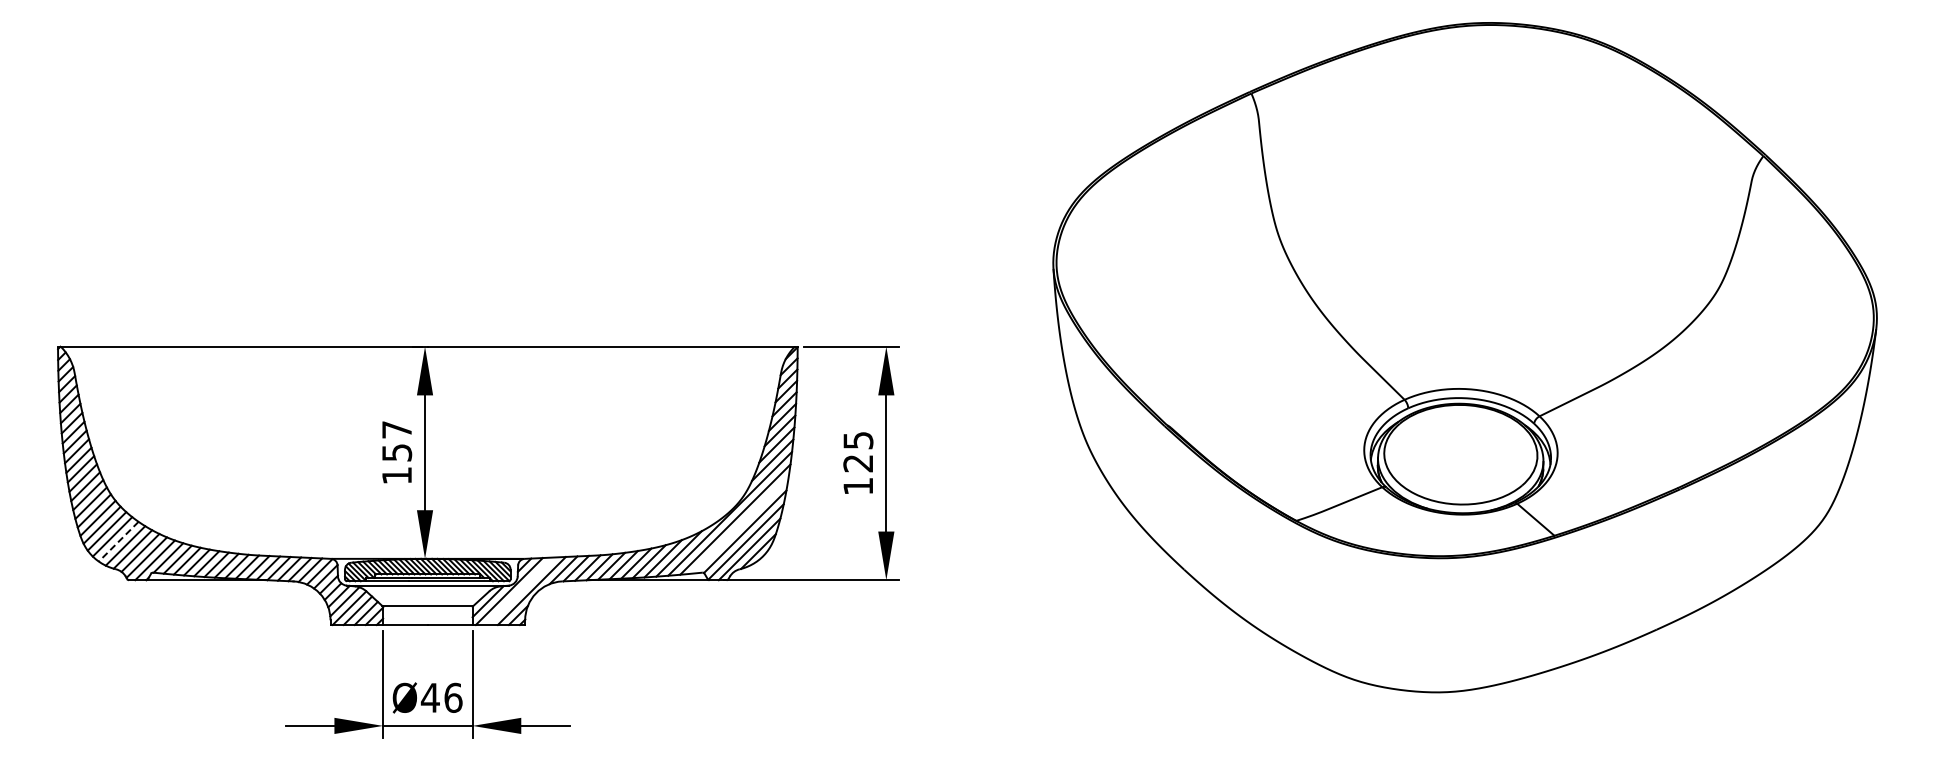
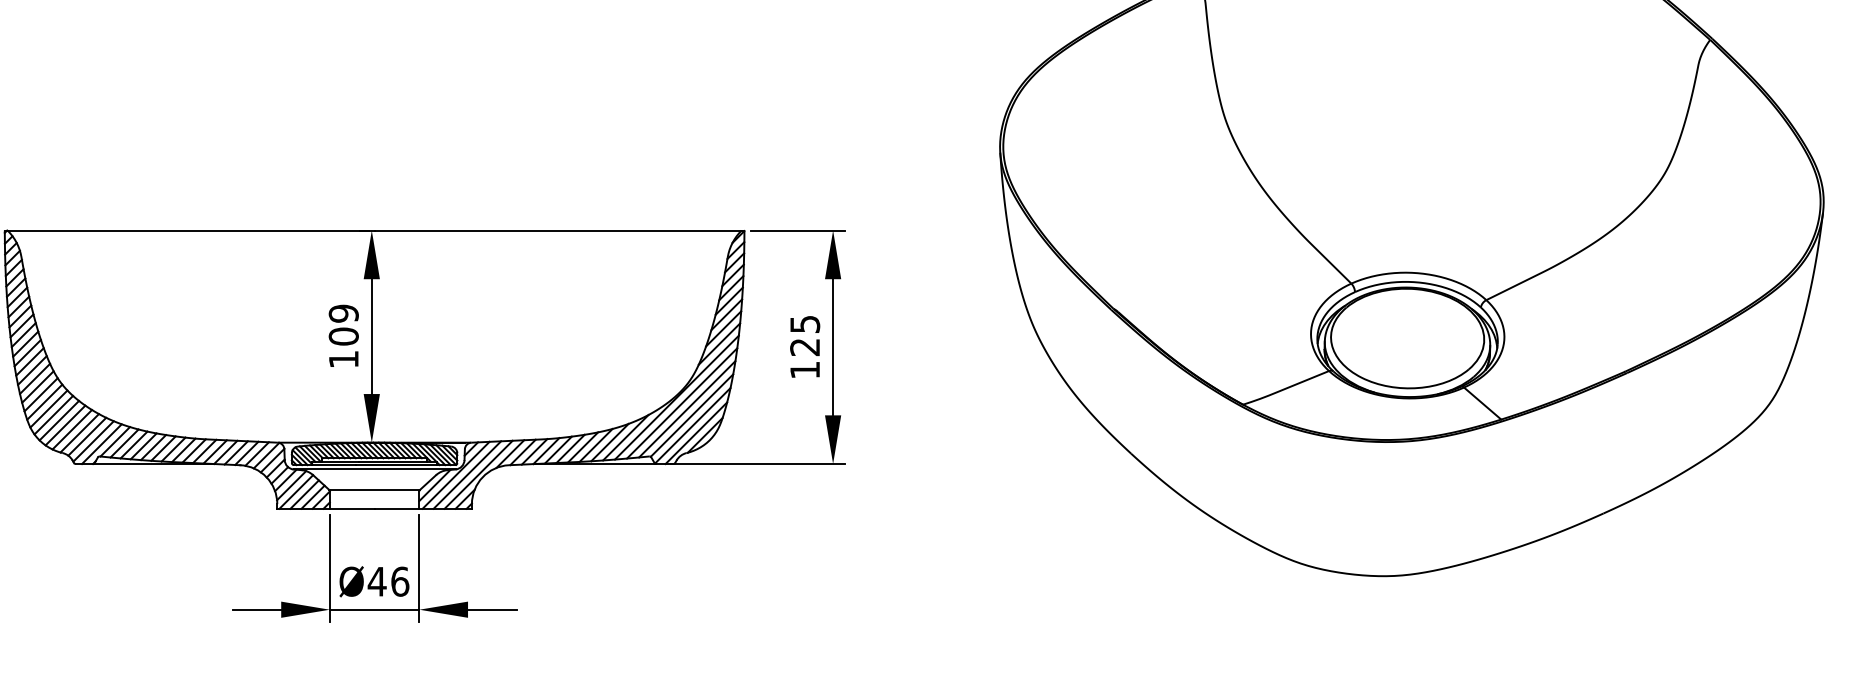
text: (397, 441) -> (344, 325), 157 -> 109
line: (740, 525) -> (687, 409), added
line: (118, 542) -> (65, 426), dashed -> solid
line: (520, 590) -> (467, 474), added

++++++

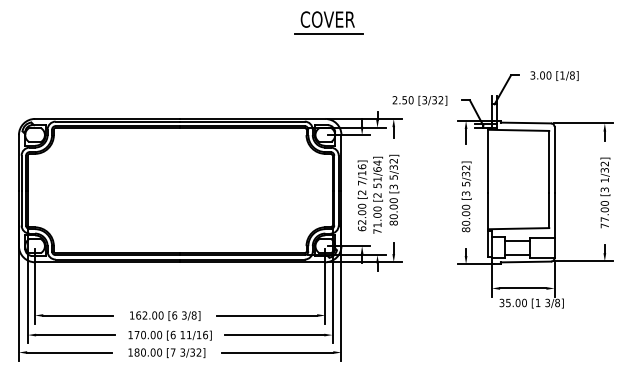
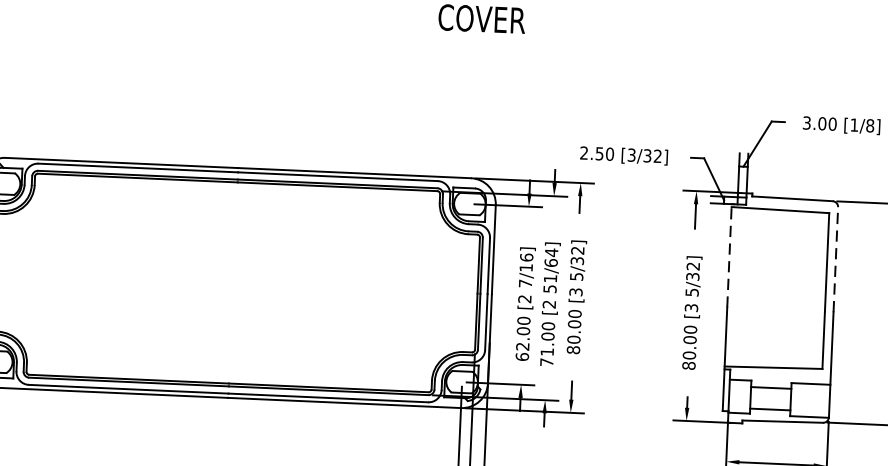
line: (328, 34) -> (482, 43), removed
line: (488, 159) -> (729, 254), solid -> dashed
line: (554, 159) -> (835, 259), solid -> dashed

++++++

● Work item: Filter the listing above so that only lines holding the word "added" remain, and report those lines.

● Solution for this task:
line: (740, 525) -> (687, 409), added
line: (520, 590) -> (467, 474), added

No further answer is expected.